TASK GOAL: Find the line containing "condition. Will definitely". Retype it and every line after it through the end of the entries, exactly as written, with nothing added.

(Extracted page text data)

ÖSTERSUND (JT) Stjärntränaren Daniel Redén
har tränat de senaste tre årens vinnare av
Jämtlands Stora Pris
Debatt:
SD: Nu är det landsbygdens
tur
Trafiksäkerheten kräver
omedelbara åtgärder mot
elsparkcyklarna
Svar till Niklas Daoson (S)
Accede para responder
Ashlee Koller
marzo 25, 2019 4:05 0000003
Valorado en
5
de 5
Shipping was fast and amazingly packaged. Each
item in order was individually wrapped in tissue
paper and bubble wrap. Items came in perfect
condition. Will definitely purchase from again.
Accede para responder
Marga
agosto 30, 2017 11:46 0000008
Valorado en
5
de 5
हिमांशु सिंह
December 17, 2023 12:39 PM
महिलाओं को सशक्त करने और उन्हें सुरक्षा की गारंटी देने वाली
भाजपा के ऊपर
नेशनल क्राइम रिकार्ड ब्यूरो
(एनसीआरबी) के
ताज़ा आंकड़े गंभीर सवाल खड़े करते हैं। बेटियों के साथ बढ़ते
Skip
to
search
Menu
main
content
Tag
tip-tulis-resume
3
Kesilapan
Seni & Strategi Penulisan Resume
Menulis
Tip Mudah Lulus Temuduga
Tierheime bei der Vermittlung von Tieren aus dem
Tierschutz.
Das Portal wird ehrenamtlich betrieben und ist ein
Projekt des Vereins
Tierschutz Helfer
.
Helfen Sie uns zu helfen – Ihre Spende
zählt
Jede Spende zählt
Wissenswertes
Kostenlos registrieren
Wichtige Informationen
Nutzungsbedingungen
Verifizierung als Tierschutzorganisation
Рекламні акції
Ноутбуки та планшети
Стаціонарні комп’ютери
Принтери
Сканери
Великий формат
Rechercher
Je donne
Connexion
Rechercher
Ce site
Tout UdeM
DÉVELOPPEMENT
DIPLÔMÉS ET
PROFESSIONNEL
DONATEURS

ANSWER BELOW:
condition. Will definitely purchase from again.
Accede para responder
Marga
agosto 30, 2017 11:46 0000008
Valorado en
5
de 5
हिमांशु सिंह
December 17, 2023 12:39 PM
महिलाओं को सशक्त करने और उन्हें सुरक्षा की गारंटी देने वाली
भाजपा के ऊपर
नेशनल क्राइम रिकार्ड ब्यूरो
(एनसीआरबी) के
ताज़ा आंकड़े गंभीर सवाल खड़े करते हैं। बेटियों के साथ बढ़ते
Skip
to
search
Menu
main
content
Tag
tip-tulis-resume
3
Kesilapan
Seni & Strategi Penulisan Resume
Menulis
Tip Mudah Lulus Temuduga
Tierheime bei der Vermittlung von Tieren aus dem
Tierschutz.
Das Portal wird ehrenamtlich betrieben und ist ein
Projekt des Vereins
Tierschutz Helfer
.
Helfen Sie uns zu helfen – Ihre Spende
zählt
Jede Spende zählt
Wissenswertes
Kostenlos registrieren
Wichtige Informationen
Nutzungsbedingungen
Verifizierung als Tierschutzorganisation
Рекламні акції
Ноутбуки та планшети
Стаціонарні комп’ютери
Принтери
Сканери
Великий формат
Rechercher
Je donne
Connexion
Rechercher
Ce site
Tout UdeM
DÉVELOPPEMENT
DIPLÔMÉS ET
PROFESSIONNEL
DONATEURS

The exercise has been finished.